##### BRANO DELL'ESERCIZIO

Secondo il più recente dossier Altraeconomia-Legambiente, nonostante la crisi la spesa degli italiani per la minerale cresce, in un settore in cui il prezzo dell’acqua - dalla fonte al supermercato - si moltiplica per duecento volte, «con un elevato impatto ambientale - rifiuti, trasporti inquinanti - e canoni di concessione irrisori» per gli enti locali.
Il terzo: le leggi nazionali sulla qualità dell’acqua sono tra le più avanzate, ma anche tra le più inapplicate: il 31 dicembre 2012 è scaduta una decennale deroga concessa dall’Unione europea sui limiti di sostanze come il cancerogeno arsenico e trecentomila cittadini laziali sono stati lasciati senza acqua potabile. Il quarto: nonostante 27 milioni di italiani abbiano scelto un governo pubblico dell’acqua come «bene comune», mai come nel periodo successivo al referendum si sono moltiplicati, a diversi livelli istituzionali e con consensi politici trasversali, gli attacchi a questo principio. Con due distinti provvedimenti, sia il governo Berlusconi che il governo Monti hanno sancito la gestione privata dei servizi pubblici locali: è dovuta intervenire la Corte costituzionale per difendere l’esito del referendum. Stessa musica per la tariffa: il voto popolare obbligava a decurtarla del margine di profitto del 7 per cento, ma i gestori non l’hanno fatto e l’Authority ha introdotto una nuova voce, «oneri finanziari», che è parente stretta di quella abolita. Il Forum dell’acqua pubblica promotore del referendum, che riunisce centinaia di comitati in tutta Italia con migliaia di attivisti, ha promosso un ricorso al Tar, lanciando anche un’inedita campagna di «obbedienza civile»: il cittadino viene assistito nel ricalcolo della tariffa, pagando il giusto. Ad Aprilia, dove cinquemila persone l’hanno fatto, il gestore privato ha mobilitato i vigilantes per dissuaderli.
Infine, paradosso nel paradosso, il Forum dopo il referendum ha chiesto di interloquire con i partiti, affrettatisi a intestarsi la vittoria e a cavalcarla a colpi di slogan. Ma ha avuto udienza a dir poco scarsa: Bersani non ha mai risposto alla richiesta di appuntamento, Grillo l’ha fatto saltare all’ultimo momento.

##########
##### CONTENUTO DEL DATASET

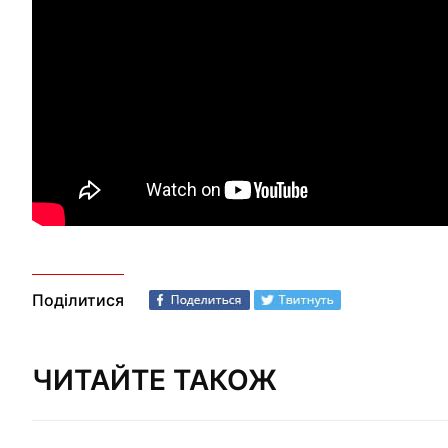
Поділитися
ЧИТАЙТЕ ТАКОЖ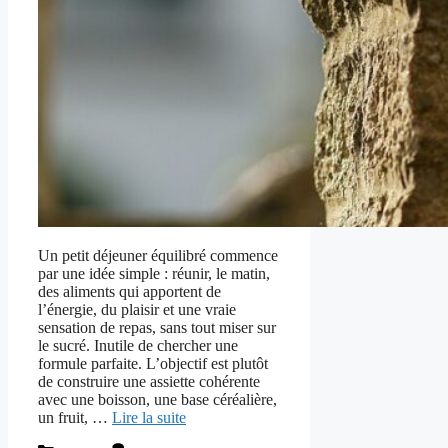
Un petit déjeuner équilibré commence
par une idée simple : réunir, le matin,
des aliments qui apportent de
l’énergie, du plaisir et une vraie
sensation de repas, sans tout miser sur
le sucré. Inutile de chercher une
formule parfaite. L’objectif est plutôt
de construire une assiette cohérente
avec une boisson, une base céréalière,
un fruit, …
Lire la suite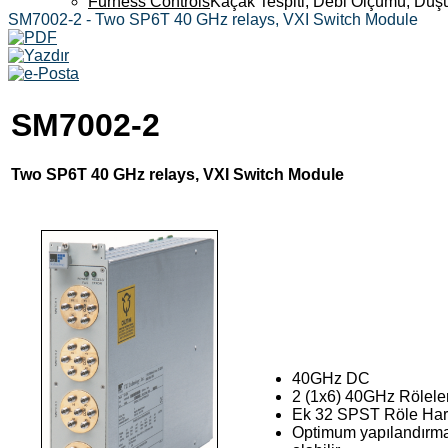
Furness Controls
Kaçak Tespiti, Debi Ölçümü, Düş
SM7002-2 - Two SP6T 40 GHz relays, VXI Switch Module
SM7002-2
Two SP6T 40 GHz relays, VXI Switch Module
40GHz DC
2 (1x6) 40GHz Röleler 
Ek 32 SPST Röle Haric
Optimum yapılandırma 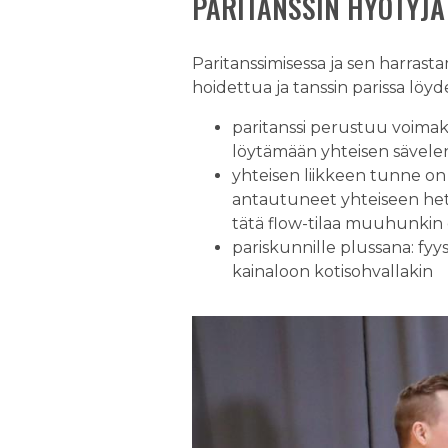
PARITANSSIN HYÖTYJÄ
Paritanssimisessa ja sen harrast
hoidettua ja tanssin parissa lö
paritanssi perustuu voima
löytämään yhteisen sävelen
yhteisen liikkeen tunne on
antautuneet yhteiseen het
tätä flow-tilaa muuhunkin
pariskunnille plussana: fy
kainaloon kotisohvallakin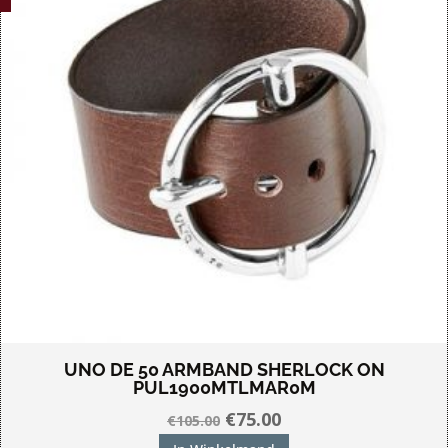
UNO DE 50 ARMBAND SHERLOCK ON
PUL1900MTLMAR0M
Oorspronkelijke
Huidige
€
75.00
€
105.00
prijs
prijs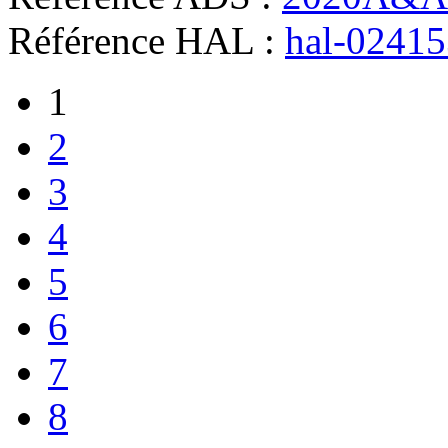
Référence HAL :
hal-0241
1
2
3
4
5
6
7
8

##########

**ESERCIZIO A**
Rispondi alle seguenti domande sul brano dedicato all'acqua in Italia:
(i) Quante volte si moltiplica il prezzo dell'acqua minerale dalla fonte al supermercato?
(ii) Quanti cittadini laziali sono rimasti senza acqua potabile alla scadenza della deroga europea?
(iii) Che cosa ha fatto il gestore privato ad Aprilia?
**ESERCIZIO B**
Prosegui il brano sull'acqua in Italia a partire dall'ultima frase riportata.
I record provengono da una fonte diversa da quella del brano.

**RISPOSTA ATTESA A**
(i) Si moltiplica per duecento volte.
(ii) Sono rimasti senza acqua potabile trecentomila cittadini laziali.
(iii) Ha mobilitato i vigilantes per dissuadere le cinquemila persone che avevano ricalcolato la tariffa.

**RISPOSTA ATTESA B**
Eppure, qualcosa sta cambiando. Il tentativo più interessante di applicare il referendum trasformandolo in un processo politico e sociale è in corso a Napoli. Nel 2011 il sindaco Luigi De Magistris ha chiamato i due giuristi che avevano scritto i quesiti referendari: Alberto Lucarelli assessore ai Beni comuni, Ugo Mattei al vertice dell’azienda dell’acqua Arin, con un milione di clienti. Spiega Mattei: «La Spa comunale produceva sprechi pazzeschi con una struttura verticistica e autoreferenziale: moltiplicazione di poltrone e stipendi, zero trasparenza, investimenti bloccati a danno degli utenti, appalti opachi e dispersi in diverse aziende controllate». Il direttore generale guadagnava 400 mila euro (più di Draghi alla Bce), i manager godevano di luculliane spese di rappresentanza, gli 11 direttori di auto e telepass gratis più rimborsi benzina per 25 mila chilometri annui.
Ora la Arin è stata trasformata - primo caso in Italia - in azienda pubblica: Abc, Acqua Bene Comune. «La Spa aveva come scopo il profitto e come modello di controllo il mercato, ora l’azienda ha il governo ecologico e sociale dell’acqua, anche nell’interesse delle generazioni future». La novità è il comitato di controllo, un parlamentino con 5 rappresentanti dei 400 dipendenti (ieri la prima elezione, ha votato il 97 per cento), 5 consiglieri comunali, 5 rappresentanti degli utenti, 5 esperti del mondo ambientalista. Piacenza, Reggio Emilia, Belluno, Vicenza, Palermo, Torino stanno provando a seguire Napoli.
«Un genere diverso sia dalla vecchia proprietà pubblica che da quella privata - dice Mattei - un modello nuovo che però avrebbe bisogno di una legge per poter funzionare al meglio».